Substitute "Friday" for every "Thursday" in the lines from the first one up to and including the line with "the 6 PM line.", and give those lines back with nothing else changed.

+ + + + +

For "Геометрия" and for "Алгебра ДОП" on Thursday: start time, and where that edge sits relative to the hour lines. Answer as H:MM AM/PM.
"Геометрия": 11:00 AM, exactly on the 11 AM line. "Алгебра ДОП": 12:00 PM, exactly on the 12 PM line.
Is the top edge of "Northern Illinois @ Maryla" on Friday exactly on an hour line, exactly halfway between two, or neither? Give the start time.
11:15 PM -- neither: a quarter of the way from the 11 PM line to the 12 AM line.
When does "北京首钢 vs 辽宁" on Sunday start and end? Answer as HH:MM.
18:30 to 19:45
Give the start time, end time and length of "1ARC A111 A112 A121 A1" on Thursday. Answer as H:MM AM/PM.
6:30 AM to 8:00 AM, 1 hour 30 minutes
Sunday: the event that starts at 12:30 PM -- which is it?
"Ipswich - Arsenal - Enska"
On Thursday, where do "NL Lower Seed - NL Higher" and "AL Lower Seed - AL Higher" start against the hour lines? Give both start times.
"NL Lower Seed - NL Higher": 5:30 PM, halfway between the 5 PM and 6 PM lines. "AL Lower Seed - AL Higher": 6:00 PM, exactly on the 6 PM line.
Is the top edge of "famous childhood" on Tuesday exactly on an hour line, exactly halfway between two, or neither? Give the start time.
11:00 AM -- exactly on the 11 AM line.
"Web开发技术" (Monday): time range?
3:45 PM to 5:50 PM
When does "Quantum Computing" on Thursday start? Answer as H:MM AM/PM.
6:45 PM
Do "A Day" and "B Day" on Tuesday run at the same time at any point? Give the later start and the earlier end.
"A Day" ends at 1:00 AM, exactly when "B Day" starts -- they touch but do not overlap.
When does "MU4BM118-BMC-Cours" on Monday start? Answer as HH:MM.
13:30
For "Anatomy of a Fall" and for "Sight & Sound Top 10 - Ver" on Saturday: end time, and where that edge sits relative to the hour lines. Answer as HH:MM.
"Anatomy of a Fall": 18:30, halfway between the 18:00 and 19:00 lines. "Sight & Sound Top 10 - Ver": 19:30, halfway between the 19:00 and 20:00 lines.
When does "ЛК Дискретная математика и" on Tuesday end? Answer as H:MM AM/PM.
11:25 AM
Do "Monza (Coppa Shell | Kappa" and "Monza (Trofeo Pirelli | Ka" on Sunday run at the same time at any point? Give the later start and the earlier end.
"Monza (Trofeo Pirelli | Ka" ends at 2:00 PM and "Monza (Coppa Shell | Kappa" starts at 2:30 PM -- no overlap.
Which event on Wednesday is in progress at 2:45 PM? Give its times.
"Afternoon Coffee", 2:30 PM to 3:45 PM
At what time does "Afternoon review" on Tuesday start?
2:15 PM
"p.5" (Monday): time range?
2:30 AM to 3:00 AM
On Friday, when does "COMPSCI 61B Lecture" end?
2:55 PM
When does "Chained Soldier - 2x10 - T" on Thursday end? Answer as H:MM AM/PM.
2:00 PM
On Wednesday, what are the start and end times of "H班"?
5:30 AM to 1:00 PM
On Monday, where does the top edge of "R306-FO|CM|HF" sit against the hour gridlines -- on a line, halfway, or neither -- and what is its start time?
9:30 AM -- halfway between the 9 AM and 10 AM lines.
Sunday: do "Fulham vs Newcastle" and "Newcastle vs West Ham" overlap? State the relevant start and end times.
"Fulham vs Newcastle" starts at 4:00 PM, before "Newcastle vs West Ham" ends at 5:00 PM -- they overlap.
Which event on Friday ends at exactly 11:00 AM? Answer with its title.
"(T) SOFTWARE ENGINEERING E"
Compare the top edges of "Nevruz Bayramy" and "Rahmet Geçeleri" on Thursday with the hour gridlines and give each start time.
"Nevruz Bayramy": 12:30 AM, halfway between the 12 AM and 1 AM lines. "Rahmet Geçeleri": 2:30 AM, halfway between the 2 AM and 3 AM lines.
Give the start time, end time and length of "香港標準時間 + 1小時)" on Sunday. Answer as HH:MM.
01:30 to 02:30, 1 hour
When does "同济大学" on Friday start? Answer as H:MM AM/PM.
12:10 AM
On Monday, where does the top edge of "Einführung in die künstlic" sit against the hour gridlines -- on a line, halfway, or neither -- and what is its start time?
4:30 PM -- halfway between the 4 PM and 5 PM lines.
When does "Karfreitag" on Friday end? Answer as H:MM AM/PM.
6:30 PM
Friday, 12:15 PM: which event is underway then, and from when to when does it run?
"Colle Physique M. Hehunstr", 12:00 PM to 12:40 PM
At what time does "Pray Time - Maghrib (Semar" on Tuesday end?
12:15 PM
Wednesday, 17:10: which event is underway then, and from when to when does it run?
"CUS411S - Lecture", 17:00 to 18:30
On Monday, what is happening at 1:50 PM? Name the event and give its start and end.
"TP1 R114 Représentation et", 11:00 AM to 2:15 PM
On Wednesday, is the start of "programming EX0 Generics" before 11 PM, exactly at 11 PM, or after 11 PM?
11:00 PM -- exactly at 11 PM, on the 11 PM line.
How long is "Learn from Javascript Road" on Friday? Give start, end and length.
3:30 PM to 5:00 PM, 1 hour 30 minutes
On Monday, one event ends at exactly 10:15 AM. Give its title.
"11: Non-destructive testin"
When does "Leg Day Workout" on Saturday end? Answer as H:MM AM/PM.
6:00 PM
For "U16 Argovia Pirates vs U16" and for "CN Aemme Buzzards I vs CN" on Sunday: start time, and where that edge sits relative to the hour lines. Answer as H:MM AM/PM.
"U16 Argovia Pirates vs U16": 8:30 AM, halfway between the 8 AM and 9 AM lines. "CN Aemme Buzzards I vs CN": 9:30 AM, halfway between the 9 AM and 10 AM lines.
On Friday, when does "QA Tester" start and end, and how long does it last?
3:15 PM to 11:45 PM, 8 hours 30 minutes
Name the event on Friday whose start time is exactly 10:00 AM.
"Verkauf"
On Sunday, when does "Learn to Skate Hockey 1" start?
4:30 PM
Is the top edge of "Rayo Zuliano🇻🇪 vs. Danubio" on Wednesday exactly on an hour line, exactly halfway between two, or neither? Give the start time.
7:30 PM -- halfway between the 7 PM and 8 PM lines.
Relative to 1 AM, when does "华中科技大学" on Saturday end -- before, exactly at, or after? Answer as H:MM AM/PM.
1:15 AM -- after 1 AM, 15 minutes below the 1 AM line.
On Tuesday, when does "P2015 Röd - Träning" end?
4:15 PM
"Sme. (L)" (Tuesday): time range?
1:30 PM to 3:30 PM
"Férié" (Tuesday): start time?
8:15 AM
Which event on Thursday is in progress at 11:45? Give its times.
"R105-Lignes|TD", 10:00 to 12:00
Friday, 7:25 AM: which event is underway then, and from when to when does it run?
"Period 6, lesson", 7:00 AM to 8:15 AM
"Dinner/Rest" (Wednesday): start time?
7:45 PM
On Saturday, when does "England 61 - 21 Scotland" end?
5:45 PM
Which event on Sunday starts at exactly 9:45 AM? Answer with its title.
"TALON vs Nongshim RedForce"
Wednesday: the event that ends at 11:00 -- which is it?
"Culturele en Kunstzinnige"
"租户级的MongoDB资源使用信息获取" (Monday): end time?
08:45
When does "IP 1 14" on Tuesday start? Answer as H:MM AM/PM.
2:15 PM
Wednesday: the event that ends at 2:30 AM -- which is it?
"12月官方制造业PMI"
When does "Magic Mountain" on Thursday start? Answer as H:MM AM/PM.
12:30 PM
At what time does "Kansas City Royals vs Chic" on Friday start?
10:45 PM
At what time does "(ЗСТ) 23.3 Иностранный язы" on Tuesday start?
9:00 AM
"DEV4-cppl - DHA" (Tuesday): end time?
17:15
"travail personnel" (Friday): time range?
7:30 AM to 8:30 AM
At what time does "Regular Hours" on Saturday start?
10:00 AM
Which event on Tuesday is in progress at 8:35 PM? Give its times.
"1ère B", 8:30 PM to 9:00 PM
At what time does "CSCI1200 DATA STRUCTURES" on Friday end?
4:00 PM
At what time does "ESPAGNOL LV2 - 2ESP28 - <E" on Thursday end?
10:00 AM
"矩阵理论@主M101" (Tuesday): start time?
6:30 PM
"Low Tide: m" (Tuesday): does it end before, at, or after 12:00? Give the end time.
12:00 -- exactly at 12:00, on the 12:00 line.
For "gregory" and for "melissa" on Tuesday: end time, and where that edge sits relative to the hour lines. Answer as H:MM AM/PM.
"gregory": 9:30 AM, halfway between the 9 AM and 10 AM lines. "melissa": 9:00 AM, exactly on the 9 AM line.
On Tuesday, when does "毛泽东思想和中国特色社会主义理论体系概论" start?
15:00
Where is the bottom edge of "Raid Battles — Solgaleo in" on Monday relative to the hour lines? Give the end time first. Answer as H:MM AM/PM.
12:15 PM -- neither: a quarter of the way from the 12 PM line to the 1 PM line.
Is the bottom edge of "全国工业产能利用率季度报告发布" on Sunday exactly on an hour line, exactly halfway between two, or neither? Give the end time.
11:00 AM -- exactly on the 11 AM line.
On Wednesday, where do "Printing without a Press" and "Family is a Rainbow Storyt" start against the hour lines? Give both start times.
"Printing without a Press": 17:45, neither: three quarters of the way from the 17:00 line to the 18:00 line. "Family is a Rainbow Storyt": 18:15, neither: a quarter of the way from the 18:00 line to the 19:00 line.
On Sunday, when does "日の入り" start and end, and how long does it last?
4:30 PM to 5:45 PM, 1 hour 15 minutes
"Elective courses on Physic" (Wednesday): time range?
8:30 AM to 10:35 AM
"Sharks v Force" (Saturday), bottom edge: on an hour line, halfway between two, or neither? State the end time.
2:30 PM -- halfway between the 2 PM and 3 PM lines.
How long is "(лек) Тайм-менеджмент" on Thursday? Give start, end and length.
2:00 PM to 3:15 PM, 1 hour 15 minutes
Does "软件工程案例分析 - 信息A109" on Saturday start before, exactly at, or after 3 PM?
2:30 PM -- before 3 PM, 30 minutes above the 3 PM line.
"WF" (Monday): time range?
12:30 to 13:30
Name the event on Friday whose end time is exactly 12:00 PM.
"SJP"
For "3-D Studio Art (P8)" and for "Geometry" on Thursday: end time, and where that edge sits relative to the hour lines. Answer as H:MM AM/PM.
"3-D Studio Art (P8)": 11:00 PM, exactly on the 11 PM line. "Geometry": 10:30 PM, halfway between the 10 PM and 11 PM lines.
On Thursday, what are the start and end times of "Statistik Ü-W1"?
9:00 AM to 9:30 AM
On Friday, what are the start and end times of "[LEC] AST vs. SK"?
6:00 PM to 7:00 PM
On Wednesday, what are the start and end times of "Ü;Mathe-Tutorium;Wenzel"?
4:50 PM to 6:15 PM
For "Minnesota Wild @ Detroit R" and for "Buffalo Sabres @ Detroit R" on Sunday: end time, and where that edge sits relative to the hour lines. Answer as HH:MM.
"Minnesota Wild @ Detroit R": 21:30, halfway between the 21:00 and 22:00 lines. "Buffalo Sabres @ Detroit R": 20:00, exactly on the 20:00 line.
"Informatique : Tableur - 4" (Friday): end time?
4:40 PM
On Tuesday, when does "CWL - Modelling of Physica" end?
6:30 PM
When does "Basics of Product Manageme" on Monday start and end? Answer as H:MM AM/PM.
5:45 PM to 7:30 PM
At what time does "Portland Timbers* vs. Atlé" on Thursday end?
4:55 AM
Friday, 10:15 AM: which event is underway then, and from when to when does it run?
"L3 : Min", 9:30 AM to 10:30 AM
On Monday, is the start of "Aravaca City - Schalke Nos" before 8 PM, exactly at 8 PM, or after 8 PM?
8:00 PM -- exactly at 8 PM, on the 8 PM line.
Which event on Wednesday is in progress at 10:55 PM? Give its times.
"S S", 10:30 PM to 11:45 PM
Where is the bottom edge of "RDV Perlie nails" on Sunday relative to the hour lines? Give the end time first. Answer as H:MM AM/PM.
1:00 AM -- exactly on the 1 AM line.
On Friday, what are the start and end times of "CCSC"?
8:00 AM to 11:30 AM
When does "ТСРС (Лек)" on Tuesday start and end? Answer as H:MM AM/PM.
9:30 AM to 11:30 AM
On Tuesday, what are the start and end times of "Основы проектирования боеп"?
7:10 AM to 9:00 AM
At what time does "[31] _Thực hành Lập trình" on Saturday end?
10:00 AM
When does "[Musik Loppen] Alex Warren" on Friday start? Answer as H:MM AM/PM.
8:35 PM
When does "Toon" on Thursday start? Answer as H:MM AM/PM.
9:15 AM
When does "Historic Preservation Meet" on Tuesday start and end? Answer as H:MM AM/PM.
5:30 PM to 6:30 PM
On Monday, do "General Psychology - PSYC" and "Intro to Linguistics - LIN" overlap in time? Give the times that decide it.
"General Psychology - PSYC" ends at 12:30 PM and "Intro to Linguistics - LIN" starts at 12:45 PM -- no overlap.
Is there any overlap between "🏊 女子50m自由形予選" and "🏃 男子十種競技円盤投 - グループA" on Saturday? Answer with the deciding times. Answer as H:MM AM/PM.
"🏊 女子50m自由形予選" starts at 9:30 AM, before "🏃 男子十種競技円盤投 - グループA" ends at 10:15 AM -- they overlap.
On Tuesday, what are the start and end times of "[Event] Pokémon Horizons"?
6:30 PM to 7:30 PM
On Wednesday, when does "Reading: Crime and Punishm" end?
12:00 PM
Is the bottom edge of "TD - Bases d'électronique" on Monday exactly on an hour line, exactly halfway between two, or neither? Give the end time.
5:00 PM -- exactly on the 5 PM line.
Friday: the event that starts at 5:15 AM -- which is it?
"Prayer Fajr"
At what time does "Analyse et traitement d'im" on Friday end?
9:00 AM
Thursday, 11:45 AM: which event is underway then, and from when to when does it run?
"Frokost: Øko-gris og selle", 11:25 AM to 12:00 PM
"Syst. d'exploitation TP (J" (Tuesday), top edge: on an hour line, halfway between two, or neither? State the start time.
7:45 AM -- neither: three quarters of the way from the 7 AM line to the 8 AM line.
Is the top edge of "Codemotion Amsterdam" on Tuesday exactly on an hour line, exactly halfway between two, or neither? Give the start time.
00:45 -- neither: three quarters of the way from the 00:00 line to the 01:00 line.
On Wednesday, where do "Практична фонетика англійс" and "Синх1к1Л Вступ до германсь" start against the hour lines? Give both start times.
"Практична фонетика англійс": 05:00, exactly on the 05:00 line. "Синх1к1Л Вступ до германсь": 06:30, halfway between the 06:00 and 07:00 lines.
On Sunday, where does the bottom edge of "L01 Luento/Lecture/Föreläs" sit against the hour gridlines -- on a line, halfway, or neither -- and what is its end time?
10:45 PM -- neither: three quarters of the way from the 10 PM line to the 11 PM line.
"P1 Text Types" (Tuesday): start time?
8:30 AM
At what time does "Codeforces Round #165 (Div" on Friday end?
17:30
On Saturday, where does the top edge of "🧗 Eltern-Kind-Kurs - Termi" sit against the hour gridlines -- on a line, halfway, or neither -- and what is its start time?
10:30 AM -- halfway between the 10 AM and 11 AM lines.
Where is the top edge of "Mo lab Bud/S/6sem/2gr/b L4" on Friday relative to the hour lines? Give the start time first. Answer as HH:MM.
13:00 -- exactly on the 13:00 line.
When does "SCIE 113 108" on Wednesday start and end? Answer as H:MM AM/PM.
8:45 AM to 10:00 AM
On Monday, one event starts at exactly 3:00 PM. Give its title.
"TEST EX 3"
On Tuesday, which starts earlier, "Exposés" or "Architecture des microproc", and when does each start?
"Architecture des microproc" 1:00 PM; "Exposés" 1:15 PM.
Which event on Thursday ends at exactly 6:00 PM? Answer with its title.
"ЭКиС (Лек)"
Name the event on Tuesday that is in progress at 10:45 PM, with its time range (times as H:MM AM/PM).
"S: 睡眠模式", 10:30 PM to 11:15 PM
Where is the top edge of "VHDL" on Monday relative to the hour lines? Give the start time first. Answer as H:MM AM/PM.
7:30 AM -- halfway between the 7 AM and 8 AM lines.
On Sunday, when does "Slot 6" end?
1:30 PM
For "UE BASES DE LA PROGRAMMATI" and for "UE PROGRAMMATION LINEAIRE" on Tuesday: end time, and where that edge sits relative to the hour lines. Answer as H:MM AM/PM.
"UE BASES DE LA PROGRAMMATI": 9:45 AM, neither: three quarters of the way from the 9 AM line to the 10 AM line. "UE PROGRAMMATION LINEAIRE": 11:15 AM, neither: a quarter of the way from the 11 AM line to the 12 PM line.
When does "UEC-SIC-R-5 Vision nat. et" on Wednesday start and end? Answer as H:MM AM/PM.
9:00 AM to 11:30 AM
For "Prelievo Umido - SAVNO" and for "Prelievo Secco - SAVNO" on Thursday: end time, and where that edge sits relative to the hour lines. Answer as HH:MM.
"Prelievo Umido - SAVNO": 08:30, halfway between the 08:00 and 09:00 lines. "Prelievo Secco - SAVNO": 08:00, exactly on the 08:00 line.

+ + + + +

**Finished task:**
For "Геометрия" and for "Алгебра ДОП" on Friday: start time, and where that edge sits relative to the hour lines. Answer as H:MM AM/PM.
"Геометрия": 11:00 AM, exactly on the 11 AM line. "Алгебра ДОП": 12:00 PM, exactly on the 12 PM line.
Is the top edge of "Northern Illinois @ Maryla" on Friday exactly on an hour line, exactly halfway between two, or neither? Give the start time.
11:15 PM -- neither: a quarter of the way from the 11 PM line to the 12 AM line.
When does "北京首钢 vs 辽宁" on Sunday start and end? Answer as HH:MM.
18:30 to 19:45
Give the start time, end time and length of "1ARC A111 A112 A121 A1" on Friday. Answer as H:MM AM/PM.
6:30 AM to 8:00 AM, 1 hour 30 minutes
Sunday: the event that starts at 12:30 PM -- which is it?
"Ipswich - Arsenal - Enska"
On Friday, where do "NL Lower Seed - NL Higher" and "AL Lower Seed - AL Higher" start against the hour lines? Give both start times.
"NL Lower Seed - NL Higher": 5:30 PM, halfway between the 5 PM and 6 PM lines. "AL Lower Seed - AL Higher": 6:00 PM, exactly on the 6 PM line.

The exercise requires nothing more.